Le passéisme, consiste à rester attaché au passé. Or, aucun de tous ceux que tu cite ne défendaient ou défendent la démocratie, la justice sociale. Tous se battent pour maintenir leur position dominante. Tous se battent pour maintenir ce système vieux de quelques milliers d’années et que tu dis combattre. il te suffit donc de défendre un seul d’entre eux pour défendre tous les autres. Pour rester figé dans le passé, tant que tu en garde un seul d’entre eux. C’est mécanique !
Il ne peut y avoir de démocratie et de justice qu’à la seule et unique condition, que ce soit les lois qui guident tous les êtres et non quelques personnes qui font les lois, aussi bien intentionnés soient t-elles, car elles feront toujours les lois d’abord pour elles mêmes. Et quand bien même elles feraient des lois justes, elles nourrissent l’injustice par le fait de leur seule présence à détenir le pouvoir, même dans sa représentation symbolique.
Tant que tu défend l’idée qu’il puisse y avoir de bons dictateurs et de mauvais, tu reste figé dans le passé et ta conscience n’y change rien, bien au contraire, car elle devra fuir cette vérité là. Car qu’importe tous les faits que tu rapporte, une fois que tu as admis qu’il faut s’affranchir de ces natures dominatrice et cesser de croire qu’il puisse y en avoir de bonnes.
Bref, Dieu se rit de ceux qui vénèrent les causes (ta recherche du sauveur de l’humanité !) dont ils déplorent les conséquences (le sauveur est un être de chair et d’os et non un principe qui s’impose de son propre fait).
Si la société humaine veut la démocratie, la justice sociale, le respect de la vie, etc, alors, elle n’a d’autres alternatives que de se soumettre aux principes de relation de causalité et des lois qui en découlent.

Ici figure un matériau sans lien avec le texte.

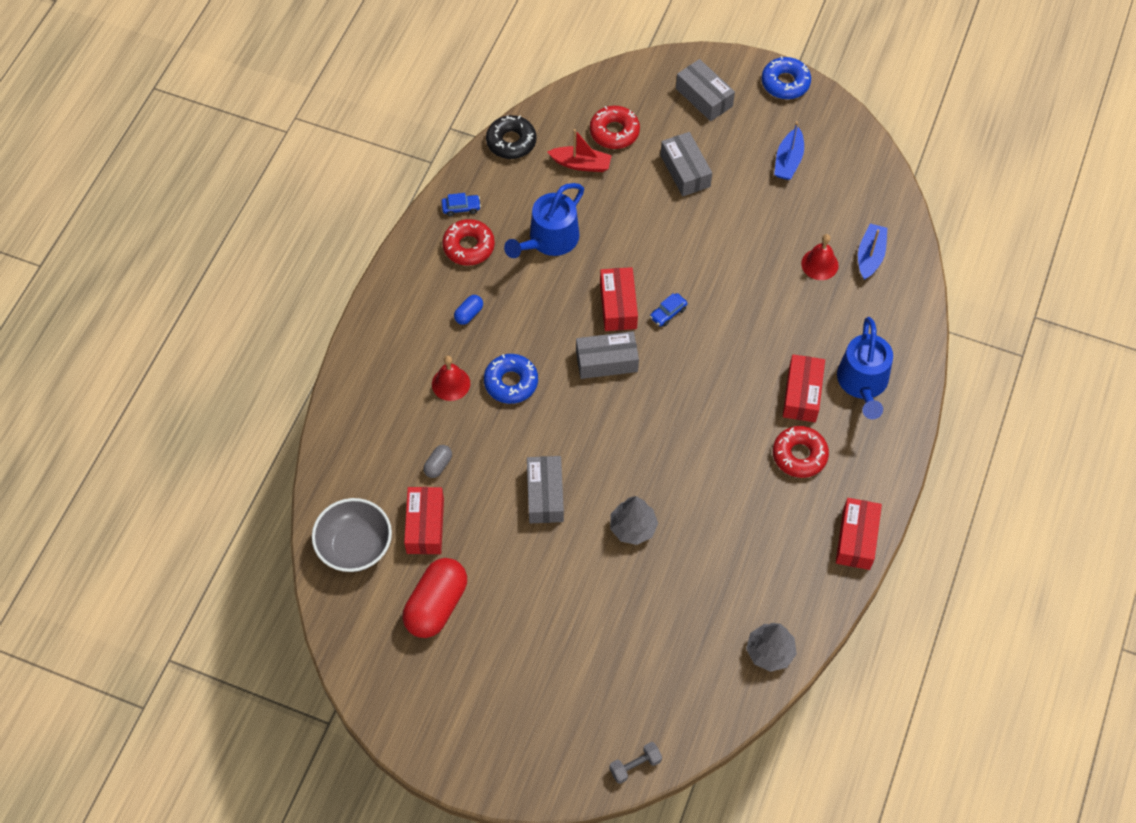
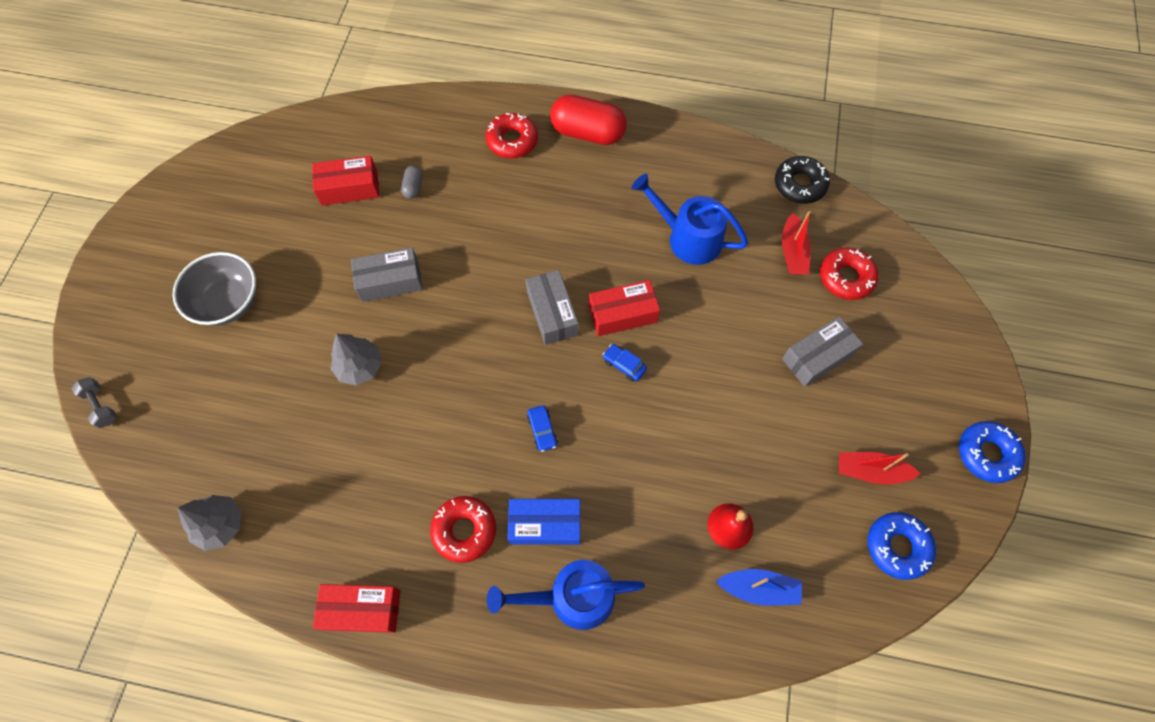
camera: 80 degrees right, 5 degrees up
(355, 546) = (325, 139): grey bowl -> grey bowl (228, 302)
(436, 605) = (269, 211): red capsule -> red capsule (588, 133)
(438, 465) = (413, 187): grey capsule -> grey capsule turned 75 degrees clockwise
(451, 383) = (503, 182): red bell -> none
(461, 208) = (705, 156): blue car -> blue car (542, 430)
(468, 246) = (661, 170): red donut -> red donut (512, 141)
(469, 314) = (583, 183): blue capsule -> none
(511, 382) = (512, 231): blue donut -> blue donut (897, 547)
(704, 97) = (928, 363): grey box -> none
(788, 161) = (870, 471): blue boat -> red boat
(802, 394) = (545, 524): red box -> blue box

Bref, ici, aucun être humain peut imposer sa propre pensée, il ne peut que s’y soumettre ou la combattre pour faire que la loi soit la sienne.
Tant que tu te retourne pour regretter le bon dictateur, tu continuera à rejeter l’idée qu’il puisse exister une société sans chefs, parce que tu laissera toujours ta conscience attaché à l’idée du sauveur de l’humanité, qui est antinomique avec l’idéal démocratique ou anarchique. Ici, prétendre qu’il faille faire preuve de réalisme est la pire des escroquerie intellectuelle, celle qui tue le plus sûrement toute velléité de s’animer, de passer de la passivité à l’action.

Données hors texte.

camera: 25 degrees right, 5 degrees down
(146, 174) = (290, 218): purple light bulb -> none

Je ne sais combien de fois je te l’ai écrit, si tu veux que cela change, alors, tu ne peux en garder un seul, en justifier un seul, en désirer un seul, mais seulement les rejeter tous sans exceptions
Bref, tu ne te rend pas compte que ton article défend le système que tu prétend combattre. Que tu incite à la passivité ceux que tu accuse de passivité. Absurde ! Défendre Poutine, c’est défendre Obama dans la logique du chef, de l’élu, du sauveur qui implique la servitude et la soumission des autres non pas envers les mêmes principes, mais envers le chef qui est le principe. Or, un principe ne peut se réduire à aucun être, mais uniquement à tous les êtres qui s’y reconnaissent.
Ton conditionnement résiste à tout, même à ta conscience !

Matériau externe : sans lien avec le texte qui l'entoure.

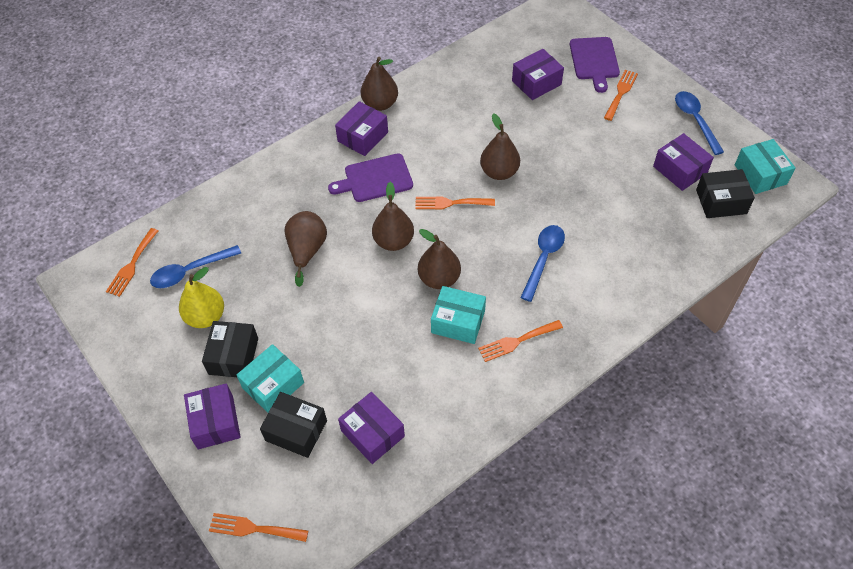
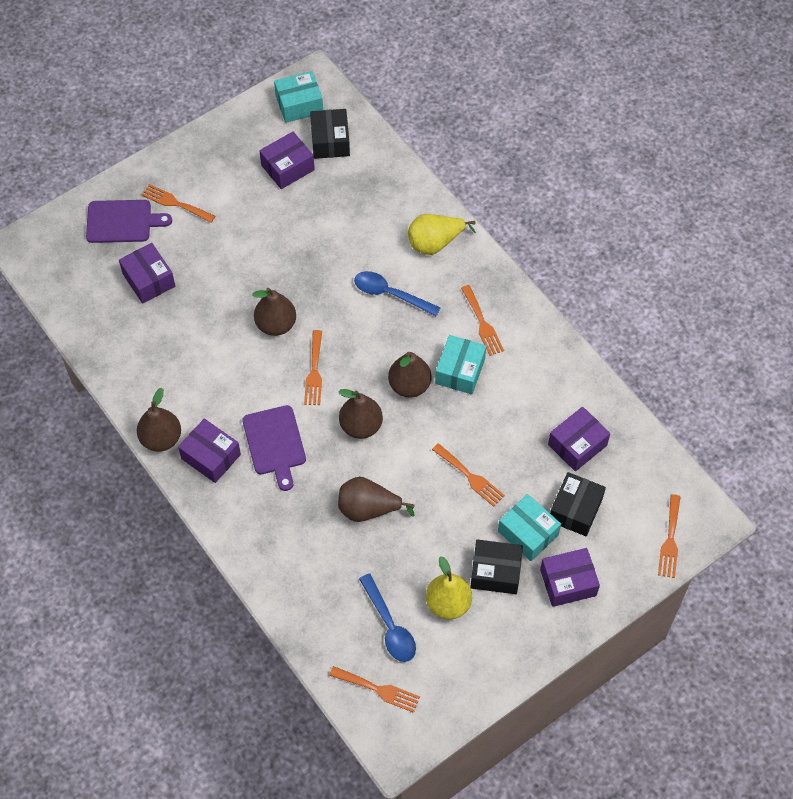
camera: 90 degrees left, 5 degrees up
(337, 333) = (470, 477): none -> orange fork
(612, 296) = (435, 243): none -> yellow pear
(695, 120) = (223, 144): blue spoon -> none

Je vais écrire un article pour essayer de faire comprendre la subtilité qui vous échappe tant. Qu’une cause, implique la même conséquence et que la nier n’y change rien, mais au contraire, lui donne encore plus de force. Qu’il faut donc changer la cause (la propriété économique) pour changer la conséquence (l’exploitation et la violence systémique qui en découle). Parce que vois tu, la nécessité de chefs découle de la volonté d’exploitation et d’elle seule, par la chaine de causalité que cela entraîne.